Do que falaram essas mulheres? De sangues, cheiros, texturas, impressões, afetos, dores, sensações e sentimentos implicados na experiência da guerra. Evocam o vazio de objetos, de semblantes do feminino, ao falar da esquisita penetração nesse universo próprio dos homens, no uso das fardas e calçados de numeração masculina, no manuseio de tanques e armas.
Isso além de se deserdarem de funções ditas de mulher: filha, irmã, esposa ou amante, mãe. Era do lugar de uma figura do feminino refugiada de sua feminilidade que elas vinham testemunhar. Da alusão à inexistência do absorvente, por exemplo, ecoaria o imperativo – Masculine-se!, não somente pelo seu valor de uso, mas também por ser o único objeto de semblante exclusivo do universo feminino.

LISTA DE REGISTROS:
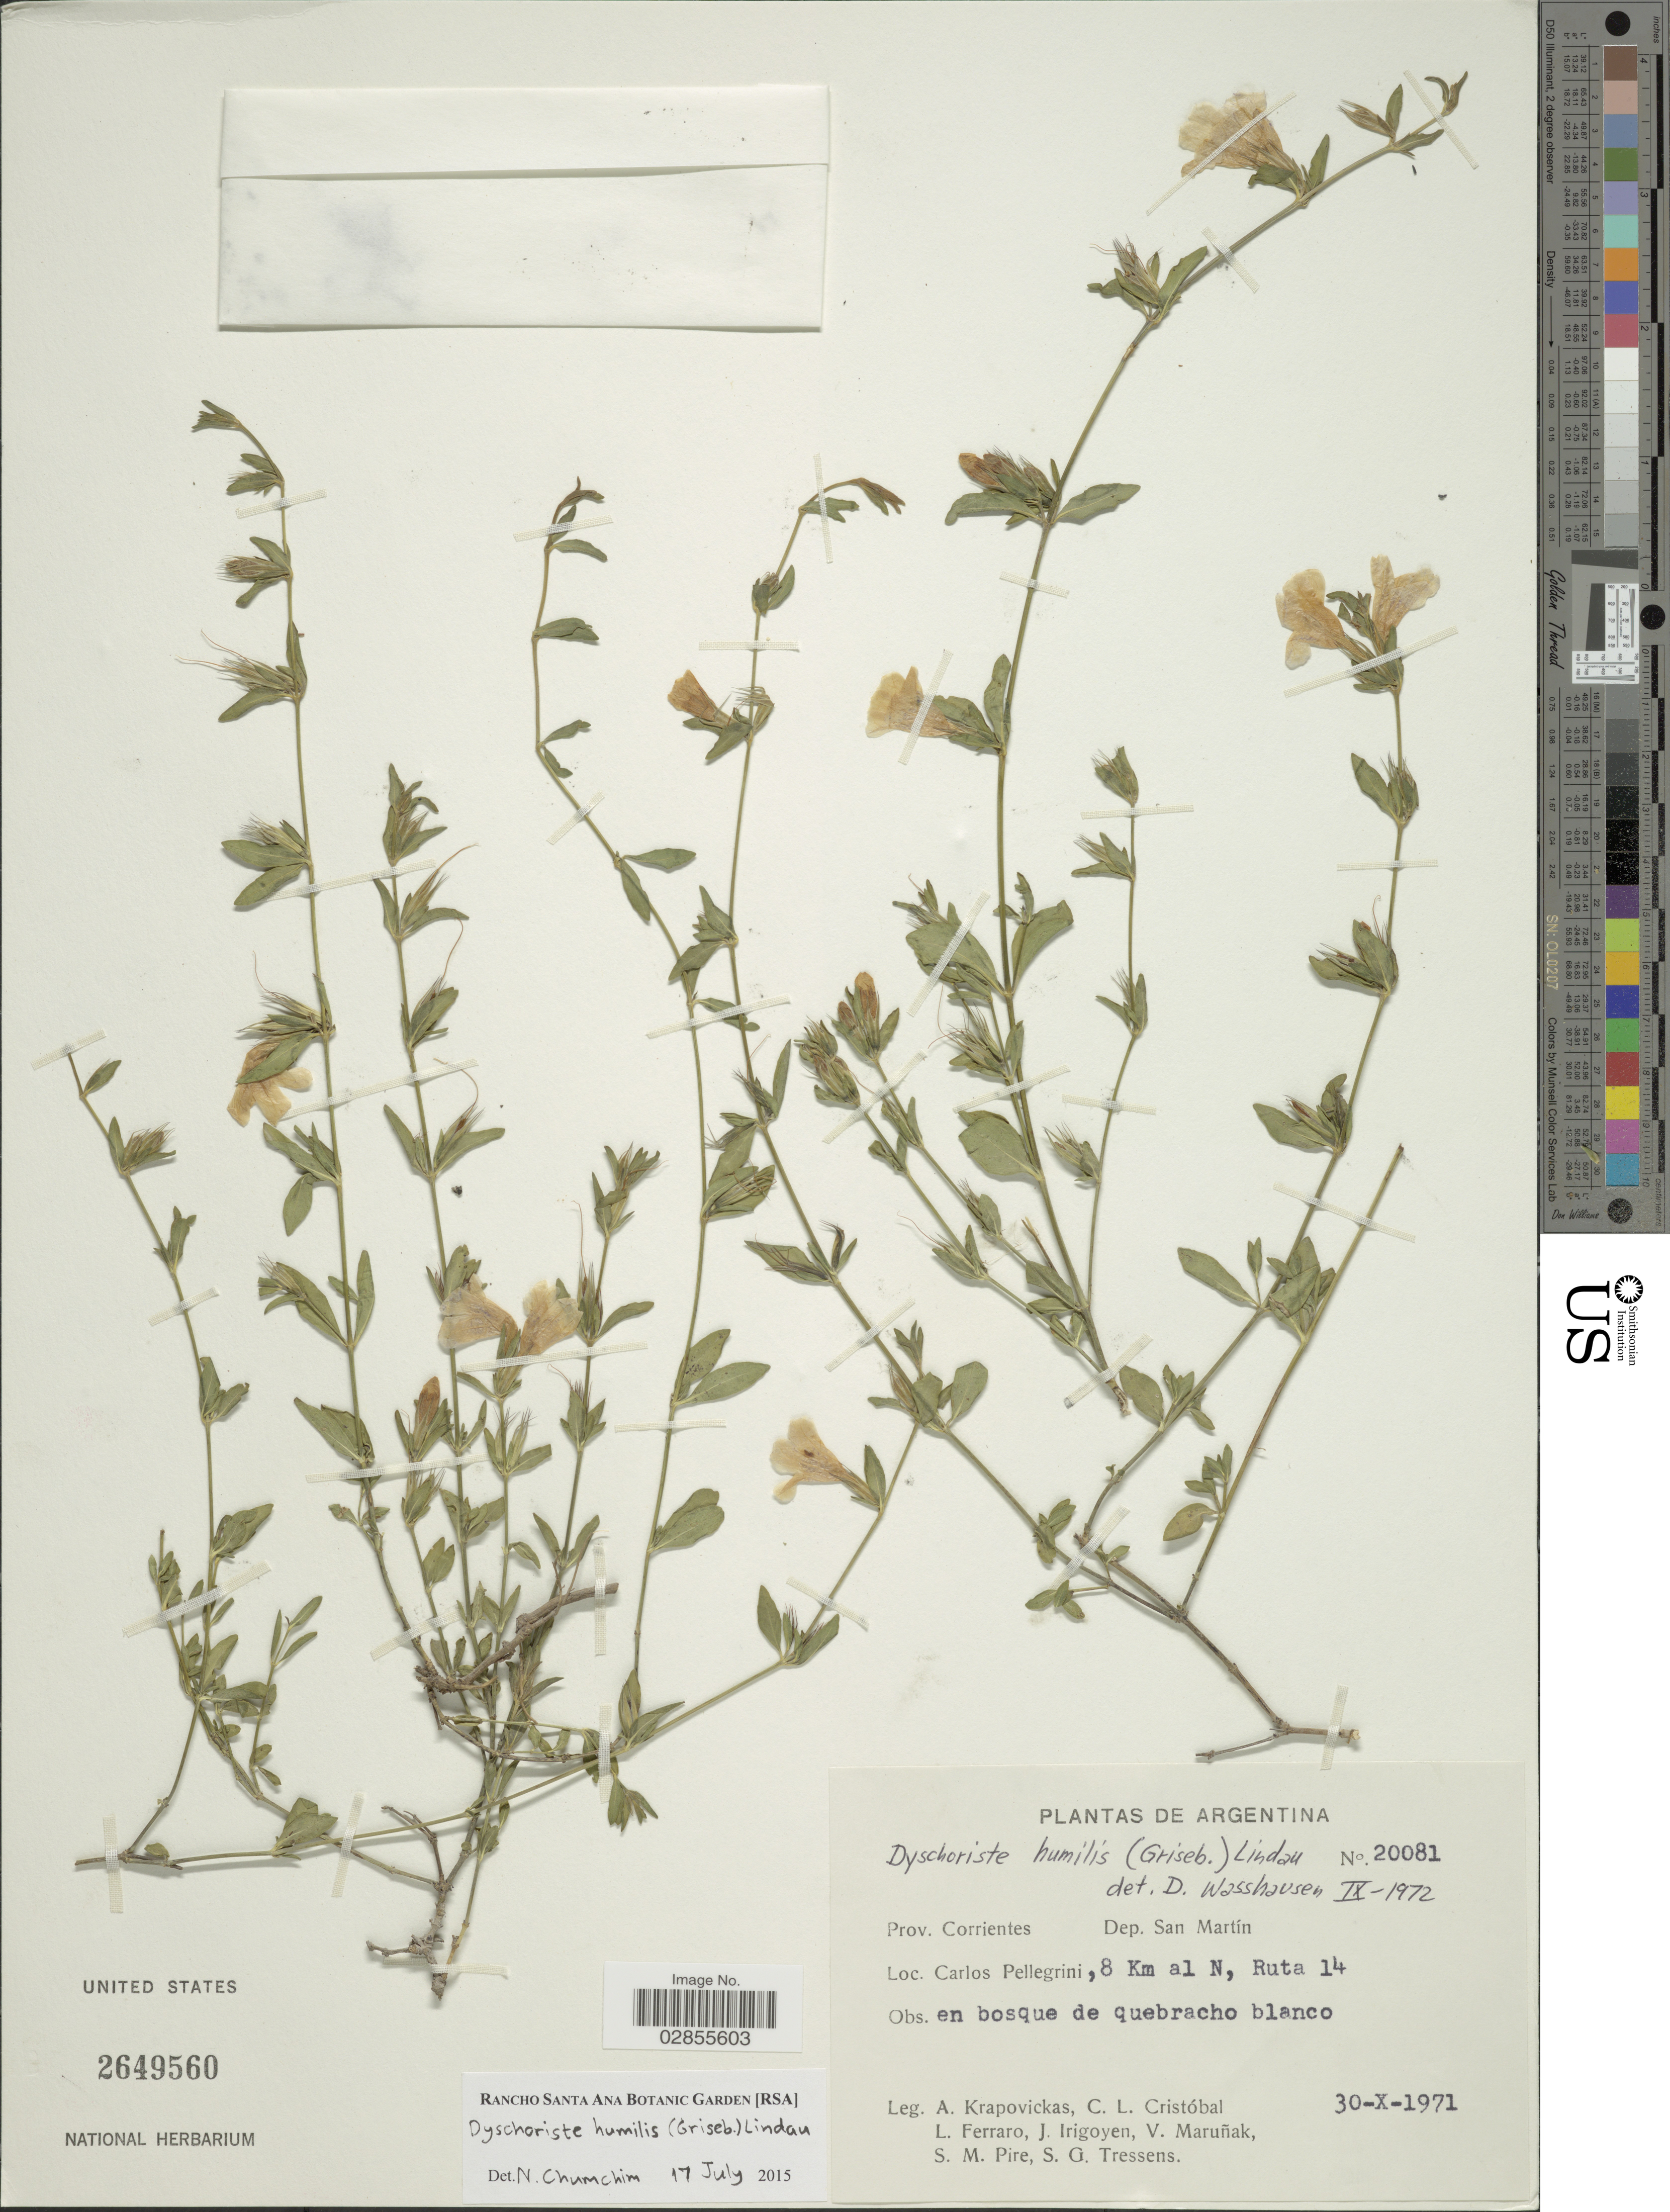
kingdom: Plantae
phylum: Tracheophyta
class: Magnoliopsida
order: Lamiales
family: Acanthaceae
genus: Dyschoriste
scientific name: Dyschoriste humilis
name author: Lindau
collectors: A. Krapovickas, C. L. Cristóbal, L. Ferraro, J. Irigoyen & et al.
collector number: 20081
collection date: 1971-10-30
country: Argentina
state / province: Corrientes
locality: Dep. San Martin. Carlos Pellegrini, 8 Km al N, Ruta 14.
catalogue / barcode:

TAREFAS:
**1)** Resuma o trecho sobre as mulheres na guerra em duas frases.
**2)** Por favor, cite da listagem as linhas entre a que contém "name author: Lindau" e o fim da listagem, inclusive.

RESPOSTAS DO EXERCÍCIO:
**1)** As mulheres falaram de sangues, cheiros, texturas, afetos, dores e sentimentos implicados na experiência da guerra, evocando a esquisita penetração num universo próprio dos homens, com fardas e calçados de numeração masculina e o manuseio de tanques e armas. Deserdadas de funções ditas de mulher, elas testemunhavam do lugar de uma figura do feminino refugiada de sua feminilidade, e da alusão à inexistência do absorvente ecoaria o imperativo "Masculine-se!".

**2)**
name author: Lindau
collectors: A. Krapovickas, C. L. Cristóbal, L. Ferraro, J. Irigoyen & et al.
collector number: 20081
collection date: 1971-10-30
country: Argentina
state / province: Corrientes
locality: Dep. San Martin. Carlos Pellegrini, 8 Km al N, Ruta 14.
catalogue / barcode:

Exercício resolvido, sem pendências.